◆ Your tasks ◆
1. Decide whether each statement below agrees with the excerpt provided. Answer yes or no for each, and quote the words from the excerpt that settle it.
(a) One commenter needed two separate breaks to finish the film.
(b) The commenter who first saw Meet Joe Black a couple weeks ago loved the movie.
(c) Bobby Boucher in The Waterboy is described as a kicker.
2. Reproduce the excerpt provided word for word, starting at "Wasn’t it rise" and ending at "the football hard.", with both included.

◆ Excerpt provided ◆
= = = =

I’m not a zoomer and def did something to my brain. It’s so fucking slow.
Nah don't blame this on a generational thing, every generation can hate this film and find it boring as hell together.
I had to take two separate breaks to get through this one
This was the first movie I saw in theaters that made me realize some movies are too fucking long
First time ever seeing Meet Joe Black was a couple weeks ago and I went in cold not knowing anything except the one thing - I've spent more than 11 minutes on the internet so I was very aware that he gets ragdolled by two cars. I was not aware that that happens in like the first ten minutes. For some reason I always just assumed that's how the movie ended so it still came as a surprise to see it that early. Also the introduction scene at dinner where Marcia Gay Harden and Jeffrey Tambor are like "YOU GOTTA NAME, SON????" "SPIT IT OUT ALREADY!!!" "JOE? JUST JOE? THAT'S IT?????" is insane. Nobody would behave like that. Not since the old woman at the end of The Last Jedi have we seen movie characters so rudely inquisitive about someone's name. Didn't love the movie. Sorry.
Wasn’t it rise of Skywalker? I only saw that one once so I could be wrong
It was, you’re right
I haven't seen The Waterboy in at least 20 years, but I feel confident in slightly correcting Griffin: Bobby Boucher is not a kicker, he's a linebacker. He needs to visualize people being mean to him in order to unlock his rage so he can tackle real good, not kick the football hard.

= = = =

◆ Supplied information ◆
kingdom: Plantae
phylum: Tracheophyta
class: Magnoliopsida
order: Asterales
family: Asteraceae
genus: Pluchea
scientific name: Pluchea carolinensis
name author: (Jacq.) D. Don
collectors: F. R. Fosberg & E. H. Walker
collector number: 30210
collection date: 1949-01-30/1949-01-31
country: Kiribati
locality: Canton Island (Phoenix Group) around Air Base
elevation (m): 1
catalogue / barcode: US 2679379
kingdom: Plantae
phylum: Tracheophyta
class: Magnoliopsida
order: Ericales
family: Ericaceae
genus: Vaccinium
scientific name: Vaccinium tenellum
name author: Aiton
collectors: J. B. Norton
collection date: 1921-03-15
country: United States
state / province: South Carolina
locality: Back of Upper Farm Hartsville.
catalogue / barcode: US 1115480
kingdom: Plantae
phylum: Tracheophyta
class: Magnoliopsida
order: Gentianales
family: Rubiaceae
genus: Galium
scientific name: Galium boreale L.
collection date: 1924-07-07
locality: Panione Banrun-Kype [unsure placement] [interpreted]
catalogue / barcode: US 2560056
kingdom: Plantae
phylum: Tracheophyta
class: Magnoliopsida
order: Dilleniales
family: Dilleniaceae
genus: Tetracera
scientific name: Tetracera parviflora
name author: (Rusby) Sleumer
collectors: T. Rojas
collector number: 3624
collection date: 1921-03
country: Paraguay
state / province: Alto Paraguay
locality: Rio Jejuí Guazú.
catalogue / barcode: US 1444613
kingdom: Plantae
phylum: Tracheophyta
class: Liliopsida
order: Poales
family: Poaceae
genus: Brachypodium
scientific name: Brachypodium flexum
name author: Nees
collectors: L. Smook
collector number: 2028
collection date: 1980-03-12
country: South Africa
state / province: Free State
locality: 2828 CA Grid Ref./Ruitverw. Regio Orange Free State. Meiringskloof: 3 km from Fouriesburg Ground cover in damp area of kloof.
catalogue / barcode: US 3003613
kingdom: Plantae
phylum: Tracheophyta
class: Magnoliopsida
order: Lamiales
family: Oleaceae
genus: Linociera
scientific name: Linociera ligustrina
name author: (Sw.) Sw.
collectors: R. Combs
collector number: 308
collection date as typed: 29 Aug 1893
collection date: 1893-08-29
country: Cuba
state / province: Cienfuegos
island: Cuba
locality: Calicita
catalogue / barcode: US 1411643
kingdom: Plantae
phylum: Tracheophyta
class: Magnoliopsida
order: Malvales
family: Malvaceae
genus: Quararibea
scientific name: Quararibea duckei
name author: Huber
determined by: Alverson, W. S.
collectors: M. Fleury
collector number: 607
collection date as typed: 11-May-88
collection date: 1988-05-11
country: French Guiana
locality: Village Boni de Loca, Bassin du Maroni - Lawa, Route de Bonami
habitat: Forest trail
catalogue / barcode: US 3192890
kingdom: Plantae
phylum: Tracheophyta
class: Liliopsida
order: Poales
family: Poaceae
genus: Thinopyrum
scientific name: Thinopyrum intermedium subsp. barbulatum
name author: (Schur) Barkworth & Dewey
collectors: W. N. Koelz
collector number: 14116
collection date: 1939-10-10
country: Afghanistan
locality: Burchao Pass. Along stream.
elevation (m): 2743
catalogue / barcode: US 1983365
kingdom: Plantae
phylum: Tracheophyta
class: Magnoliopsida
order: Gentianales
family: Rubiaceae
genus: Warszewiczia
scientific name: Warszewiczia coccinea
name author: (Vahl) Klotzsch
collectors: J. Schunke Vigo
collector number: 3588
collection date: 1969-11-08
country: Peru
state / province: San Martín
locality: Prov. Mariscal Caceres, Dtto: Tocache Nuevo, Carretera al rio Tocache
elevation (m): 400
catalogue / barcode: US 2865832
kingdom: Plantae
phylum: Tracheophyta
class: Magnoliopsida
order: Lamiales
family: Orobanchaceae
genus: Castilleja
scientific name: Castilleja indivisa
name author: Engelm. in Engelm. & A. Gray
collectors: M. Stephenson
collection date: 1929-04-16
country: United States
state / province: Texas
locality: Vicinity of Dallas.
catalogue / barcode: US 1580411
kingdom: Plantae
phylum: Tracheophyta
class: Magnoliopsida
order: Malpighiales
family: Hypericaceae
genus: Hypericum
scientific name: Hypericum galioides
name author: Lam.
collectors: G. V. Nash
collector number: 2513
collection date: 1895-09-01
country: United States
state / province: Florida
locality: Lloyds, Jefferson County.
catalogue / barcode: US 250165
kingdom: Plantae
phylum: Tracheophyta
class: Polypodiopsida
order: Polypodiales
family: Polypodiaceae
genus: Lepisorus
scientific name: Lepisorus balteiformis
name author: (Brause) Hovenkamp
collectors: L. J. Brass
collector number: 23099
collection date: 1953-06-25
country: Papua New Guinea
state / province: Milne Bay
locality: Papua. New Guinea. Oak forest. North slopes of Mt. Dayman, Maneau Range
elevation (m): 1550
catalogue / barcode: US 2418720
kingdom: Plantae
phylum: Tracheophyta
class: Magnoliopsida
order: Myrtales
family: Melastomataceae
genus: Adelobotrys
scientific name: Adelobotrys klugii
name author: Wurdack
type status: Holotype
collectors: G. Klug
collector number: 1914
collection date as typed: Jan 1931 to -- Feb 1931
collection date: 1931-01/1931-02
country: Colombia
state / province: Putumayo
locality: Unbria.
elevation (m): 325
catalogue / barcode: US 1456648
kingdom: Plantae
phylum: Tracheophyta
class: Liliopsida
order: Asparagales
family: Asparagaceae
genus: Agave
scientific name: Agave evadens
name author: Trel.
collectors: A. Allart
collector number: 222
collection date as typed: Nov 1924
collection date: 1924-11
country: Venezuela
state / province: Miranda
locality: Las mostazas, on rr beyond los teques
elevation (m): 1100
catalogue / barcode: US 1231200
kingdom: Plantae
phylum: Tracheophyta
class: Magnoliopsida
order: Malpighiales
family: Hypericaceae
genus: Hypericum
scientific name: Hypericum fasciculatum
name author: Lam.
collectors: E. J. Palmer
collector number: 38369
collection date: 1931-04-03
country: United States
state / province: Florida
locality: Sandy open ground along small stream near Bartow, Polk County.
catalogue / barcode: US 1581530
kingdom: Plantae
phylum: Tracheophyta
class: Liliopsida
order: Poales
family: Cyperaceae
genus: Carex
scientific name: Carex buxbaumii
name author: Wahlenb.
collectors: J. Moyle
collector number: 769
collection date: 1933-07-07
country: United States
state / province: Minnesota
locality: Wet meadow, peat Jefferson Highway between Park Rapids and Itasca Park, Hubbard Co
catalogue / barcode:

= = = =

◆ Problem solutions ◆
1.
(a) Yes: "I had to take two separate breaks to get through this one"
(b) No: "Didn't love the movie. Sorry."
(c) No: "Bobby Boucher is not a kicker, he's a linebacker."

2.
Wasn’t it rise of Skywalker? I only saw that one once so I could be wrong
It was, you’re right
I haven't seen The Waterboy in at least 20 years, but I feel confident in slightly correcting Griffin: Bobby Boucher is not a kicker, he's a linebacker. He needs to visualize people being mean to him in order to unlock his rage so he can tackle real good, not kick the football hard.